Nor can she enlist kindhearted Marge for help. The waitress might be quick with a cup of scalding-hot tea, but that means nothing when Josh has a knife within reach.

Earlier, Charlie had toyed with the idea that fate is what led her into Josh’s car. She assumed it was punishment for how she’d treated Maddy. But now Charlie suspects that if fate did have a hand in creating the situation, it’s for an entirely different purpose.

Not punishment.

Redemption.

Right now, Charlie has a chance to clear her conscience. The guilt that’s consumed her for two months could be gone in an instant. Her slate thoroughly wiped clean. All she needs to do is make sure Josh doesn’t ride off alone.

She owes it to herself.

And to Maddy.

And to Maddy’s family. And to the other women Josh has killed. And to those he might kill in the future if she lets him get away.

But she’s not going to let that happen.

She’s going to leave this bathroom, then the diner, and get back into the car with Josh.

It’s not smart. It’s not careful. It’s probably not even brave. Right now, it doesn’t really matter. It’s what Charlie feels she must do. And at this point, she has nothing left to lose.

She takes one last look in the mirror, hoping to see that her eyes have hardened just like they did in the movie in her mind. On the contrary, they’re moist and red at the edges. No hardness there. Her whole body, in fact, feels soft and vulnerable. But that doesn’t keep Charlie from flinging open the bathroom door and stepping back out into the main part of the diner.

Josh is still at the table. He leans over his coffee cup, staring into it, waiting for her return as the jukebox plays the last notes of a Rolling Stones song.

“Sympathy for the Devil.”

Ironic, seeing how a devil currently occupies the corner booth. And he’s anything but sympathetic.

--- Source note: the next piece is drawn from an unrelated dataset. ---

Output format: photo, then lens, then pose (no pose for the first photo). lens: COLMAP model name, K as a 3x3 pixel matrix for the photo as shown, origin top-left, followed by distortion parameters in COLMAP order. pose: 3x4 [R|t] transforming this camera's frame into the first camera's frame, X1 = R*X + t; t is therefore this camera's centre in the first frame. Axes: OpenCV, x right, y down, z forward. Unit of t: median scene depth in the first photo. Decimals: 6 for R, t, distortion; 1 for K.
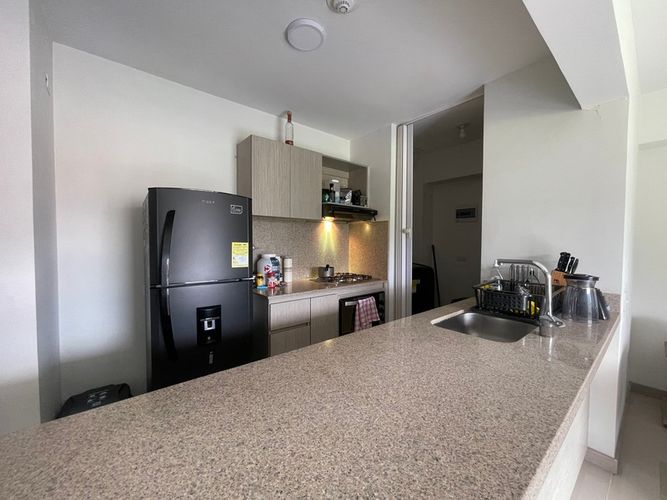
lens RADIAL K [[268.5, 0, 333.5], [0, 268.5, 250.0], [0, 0, 1]] dist [0.000622, 0.000410]
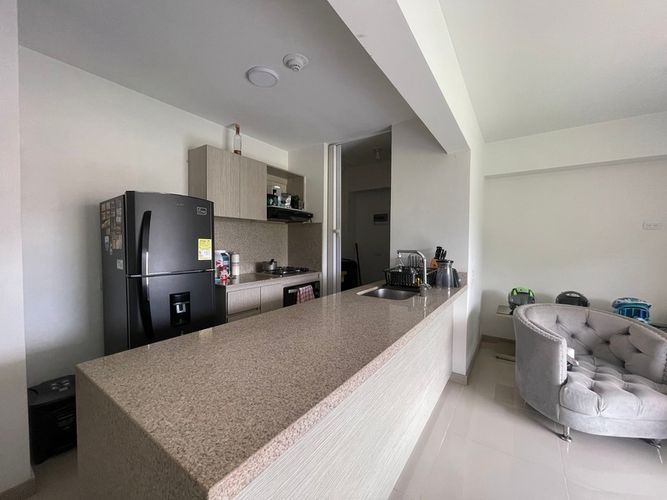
lens RADIAL K [[268.5, 0, 333.5], [0, 268.5, 250.0], [0, 0, 1]] dist [0.000622, 0.000410]
pose [[0.962609, -0.006520, 0.270817, -0.084056], [0.006222, 0.999979, 0.001961, 0.014651], [-0.270824, -0.000202, 0.962629, -0.201977]]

Charlie pauses at the jukebox and flips through the selections. Classic rock, mostly, but a few current songs by Bryan Adams, Mariah Carey, and, to Josh at least, the twin scourges of Amy Grant and Paula Abdul. Charlie considers playing the two of them back to back, just to irritate him. A different idea forms when she sees another song. One she absolutely has to play.

She drops one of the quarters Josh gave her for the pay phone into the jukebox and enters the record number. A second later, music fills the diner.

A guitar riff she’s heard twice before that night.

“Come as You Are.”

Josh lifts his head when he hears it. Slowly. Like a movie villain who knows he’s just been found out. Raymond Burr in Rear Window when he realizes he’s caught in Jimmy Stewart’s telephoto lens.

He turns his head a little bit, listening, making sure his ears aren’t deceiving him.

“Great song, isn’t it?” Charlie says as she slides back into the booth. “Do you want to wait until it’s over? Or should we leave now?”

“We?”

Charlie swallows, knowing she’s about to cross some invisible threshold that might forever change the course of her life. It might even end up getting her killed. But there’s no avoiding it.

She can’t wait for others to stop Josh.

She needs to do it herself.

Even though she has no idea how.

“Yeah,” she says. “As in you and me getting into your car and driving to Ohio like you agreed to do.”

“That’s not happening,” Josh says. “And I already explained why, Charlie.”

“And I’m explaining that you’re not going to get rid of me so easily.” Charlie’s body hums with fear as she talks. She’s doing this. She’s actually going ahead with it. “Here’s the way I see it. The situation hasn’t changed. I need to get home. You can get me there. Now, we can stop wasting time and leave or we can wait until the police get here.”

“What police?”

“The ones that my boyfriend called after I used that code you were so smart to pick up on,” Charlie says, even though she has no clue if Robbie did any such thing. She assumes that if he had, a cop would have shown up by now.